» Directions
For each line of the data below, copy it if it holds the word "retro".

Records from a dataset
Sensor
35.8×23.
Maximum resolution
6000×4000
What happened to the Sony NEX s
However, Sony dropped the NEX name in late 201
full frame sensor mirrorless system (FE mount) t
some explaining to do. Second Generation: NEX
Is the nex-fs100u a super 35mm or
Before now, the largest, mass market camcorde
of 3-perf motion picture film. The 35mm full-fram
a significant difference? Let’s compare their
==
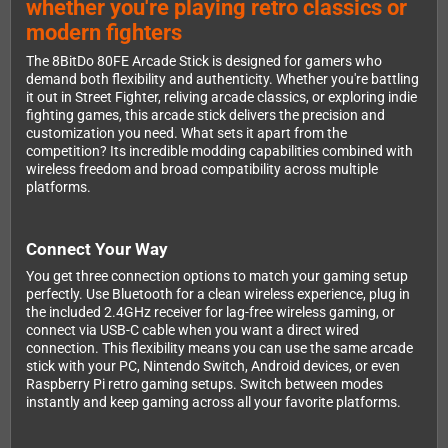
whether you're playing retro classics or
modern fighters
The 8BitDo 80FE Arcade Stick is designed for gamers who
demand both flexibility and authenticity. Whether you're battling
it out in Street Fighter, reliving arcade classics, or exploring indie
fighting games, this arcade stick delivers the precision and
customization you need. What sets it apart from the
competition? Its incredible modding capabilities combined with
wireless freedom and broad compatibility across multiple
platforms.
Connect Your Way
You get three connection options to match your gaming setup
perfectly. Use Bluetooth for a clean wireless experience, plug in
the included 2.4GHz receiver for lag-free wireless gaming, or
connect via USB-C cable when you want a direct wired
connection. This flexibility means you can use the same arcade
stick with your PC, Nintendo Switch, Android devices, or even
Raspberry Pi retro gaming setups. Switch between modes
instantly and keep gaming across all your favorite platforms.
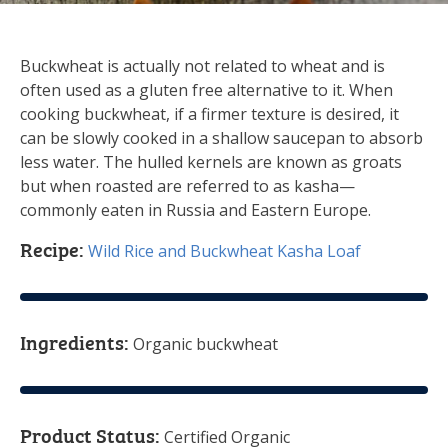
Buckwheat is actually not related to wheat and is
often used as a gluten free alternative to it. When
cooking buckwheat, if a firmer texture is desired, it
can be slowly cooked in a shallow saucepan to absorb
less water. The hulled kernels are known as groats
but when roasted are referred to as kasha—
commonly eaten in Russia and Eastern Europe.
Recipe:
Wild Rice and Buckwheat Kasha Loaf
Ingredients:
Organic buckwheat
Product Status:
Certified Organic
...
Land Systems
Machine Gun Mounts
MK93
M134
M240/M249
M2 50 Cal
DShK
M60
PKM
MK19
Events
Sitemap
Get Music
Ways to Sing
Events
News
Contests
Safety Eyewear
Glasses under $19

» Exercise result
whether you're playing retro classics or
Raspberry Pi retro gaming setups. Switch between modes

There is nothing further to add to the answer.